Prestianni vs. Vinícius Júnior: o incidente e as suas repercussões

  1. Prestianni acusado de racismo
  2. Benfica confia no jogador
  3. UEFA ativou protocolo antirracismo
  4. APCVD abriu processo

O incidente recente envolvendo o extremo do Benfica, Gianluca Prestianni, e o avançado Vinícius Júnior, do Real Madrid, durante a primeira mão do play-off da Liga dos Campeões na Luz, continua a gerar controvérsia. Acusado de proferir insultos racistas, Prestianni negou as alegações, e o Benfica expressou total confiança na versão do seu jogador. Fernando Tavares, antigo vice-presidente do Benfica, defendeu que o clube age “com princípios” e que “o racismo não tem lugar no futebol nem na sociedade.
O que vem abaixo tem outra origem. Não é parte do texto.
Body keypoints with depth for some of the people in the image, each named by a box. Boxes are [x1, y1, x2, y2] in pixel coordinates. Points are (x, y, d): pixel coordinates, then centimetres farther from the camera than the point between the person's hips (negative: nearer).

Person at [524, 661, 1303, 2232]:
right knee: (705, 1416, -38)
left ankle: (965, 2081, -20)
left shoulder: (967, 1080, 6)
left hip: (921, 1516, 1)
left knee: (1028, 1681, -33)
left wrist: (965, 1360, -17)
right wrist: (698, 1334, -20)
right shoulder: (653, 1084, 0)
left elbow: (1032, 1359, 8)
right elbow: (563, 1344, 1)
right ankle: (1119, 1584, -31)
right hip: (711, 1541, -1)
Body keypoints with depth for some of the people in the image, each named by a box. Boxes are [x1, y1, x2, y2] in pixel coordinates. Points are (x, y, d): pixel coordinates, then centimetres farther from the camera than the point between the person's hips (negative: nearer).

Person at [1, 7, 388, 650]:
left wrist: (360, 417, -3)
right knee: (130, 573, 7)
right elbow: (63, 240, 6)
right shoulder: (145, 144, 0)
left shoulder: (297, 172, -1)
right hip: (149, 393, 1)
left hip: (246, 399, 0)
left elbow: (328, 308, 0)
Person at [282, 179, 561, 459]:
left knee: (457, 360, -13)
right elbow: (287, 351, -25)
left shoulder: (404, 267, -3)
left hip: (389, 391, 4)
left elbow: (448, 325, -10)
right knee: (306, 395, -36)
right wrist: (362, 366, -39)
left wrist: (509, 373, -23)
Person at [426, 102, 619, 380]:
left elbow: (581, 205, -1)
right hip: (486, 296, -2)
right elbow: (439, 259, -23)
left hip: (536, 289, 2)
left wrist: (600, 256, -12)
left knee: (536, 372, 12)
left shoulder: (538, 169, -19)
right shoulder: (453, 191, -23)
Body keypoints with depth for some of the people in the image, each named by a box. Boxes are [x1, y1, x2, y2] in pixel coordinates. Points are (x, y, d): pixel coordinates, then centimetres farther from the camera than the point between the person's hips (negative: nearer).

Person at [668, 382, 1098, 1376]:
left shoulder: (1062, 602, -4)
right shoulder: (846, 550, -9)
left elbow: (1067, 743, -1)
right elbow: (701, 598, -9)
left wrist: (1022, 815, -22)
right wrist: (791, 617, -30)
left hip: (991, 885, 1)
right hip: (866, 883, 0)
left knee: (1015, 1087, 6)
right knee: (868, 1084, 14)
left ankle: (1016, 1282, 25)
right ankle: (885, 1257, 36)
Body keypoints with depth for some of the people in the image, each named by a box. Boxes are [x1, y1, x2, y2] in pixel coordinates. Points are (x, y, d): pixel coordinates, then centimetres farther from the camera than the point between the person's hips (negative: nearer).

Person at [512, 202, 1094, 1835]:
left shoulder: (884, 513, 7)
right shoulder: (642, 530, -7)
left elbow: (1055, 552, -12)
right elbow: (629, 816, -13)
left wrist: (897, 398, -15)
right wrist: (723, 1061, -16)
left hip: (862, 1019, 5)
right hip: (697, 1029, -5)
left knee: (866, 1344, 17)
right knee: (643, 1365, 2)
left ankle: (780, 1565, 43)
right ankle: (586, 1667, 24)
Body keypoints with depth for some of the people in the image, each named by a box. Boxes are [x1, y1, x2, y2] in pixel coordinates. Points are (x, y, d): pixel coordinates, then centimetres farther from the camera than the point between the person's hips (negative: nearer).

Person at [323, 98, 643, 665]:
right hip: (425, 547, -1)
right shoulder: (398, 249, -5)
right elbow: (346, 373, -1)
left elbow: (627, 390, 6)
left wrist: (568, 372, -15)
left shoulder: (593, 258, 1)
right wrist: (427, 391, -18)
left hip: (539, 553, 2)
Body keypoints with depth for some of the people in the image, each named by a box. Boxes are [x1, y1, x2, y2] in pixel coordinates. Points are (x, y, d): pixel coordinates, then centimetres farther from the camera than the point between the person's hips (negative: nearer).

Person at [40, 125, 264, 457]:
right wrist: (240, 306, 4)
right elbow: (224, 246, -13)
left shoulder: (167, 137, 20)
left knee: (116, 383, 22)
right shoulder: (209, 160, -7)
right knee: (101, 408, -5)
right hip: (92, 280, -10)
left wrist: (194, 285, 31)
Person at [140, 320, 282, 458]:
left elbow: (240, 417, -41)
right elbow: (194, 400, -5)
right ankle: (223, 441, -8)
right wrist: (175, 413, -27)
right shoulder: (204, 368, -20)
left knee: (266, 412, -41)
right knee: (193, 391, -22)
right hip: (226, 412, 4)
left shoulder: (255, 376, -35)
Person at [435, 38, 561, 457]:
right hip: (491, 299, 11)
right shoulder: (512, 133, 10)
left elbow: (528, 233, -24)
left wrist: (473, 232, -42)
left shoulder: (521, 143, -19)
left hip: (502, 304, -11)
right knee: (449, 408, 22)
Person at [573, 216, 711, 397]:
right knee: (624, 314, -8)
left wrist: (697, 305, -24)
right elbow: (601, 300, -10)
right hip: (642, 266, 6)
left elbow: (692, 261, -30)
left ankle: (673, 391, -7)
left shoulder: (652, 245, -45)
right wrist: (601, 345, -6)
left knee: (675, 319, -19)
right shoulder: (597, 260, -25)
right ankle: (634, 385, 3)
Qualquer insulto de natureza racial é inaceitável e deve ser condenado de forma clara.”

A UEFA ativou o protocolo antirracismo durante o jogo, que esteve interrompido por quase 10 minutos. Vinicius Júnior e outros jogadores do Real Madrid confirmaram a ofensa, enquanto Prestianni negou os insultos. A Autoridade para a Prevenção e o Combate à Violência no Desporto (APCVD) já abriu um processo de contraordenação para averiguar os factos. Tavares sublinha que “o Benfica e a sua Fundação têm desenvolvido, ao longo dos anos, iniciativas e posicionamentos institucionais claros contra o racismo e todas as formas de discriminação. Essa linha deve manter-se firme e inequívoca.” O antigo dirigente realça a identidade plural do clube, construída com jogadores de diversas origens, e frisa que “todos sabem que neste clube são avaliados pelo talento, pelo carácter e pelo compromisso, nunca pela cor da pele. Defender o Benfica é proteger essa herança.”

A relação entre os clubes é também um ponto de destaque na análise. Fernando Tavares, que viveu 10 anos em Madrid, enfatiza que “o Real Madrid é uma das maiores instituições do futebol mundial, com quem o Benfica partilha história europeia, reconhecimento internacional e institucional. Situações sensíveis devem ser tratadas com diálogo direto, serenidade e elevação. É necessário que se resolva com urgência ou, no limite, em Madrid, com frontalidade e respeito mútuo. Um episódio não pode comprometer essa relação.” O caso levanta questões sobre a aplicação dos protocolos antirracismo e a forma como os clubes devem lidar com estas situações, especialmente em jogos de alta visibilidade internacional.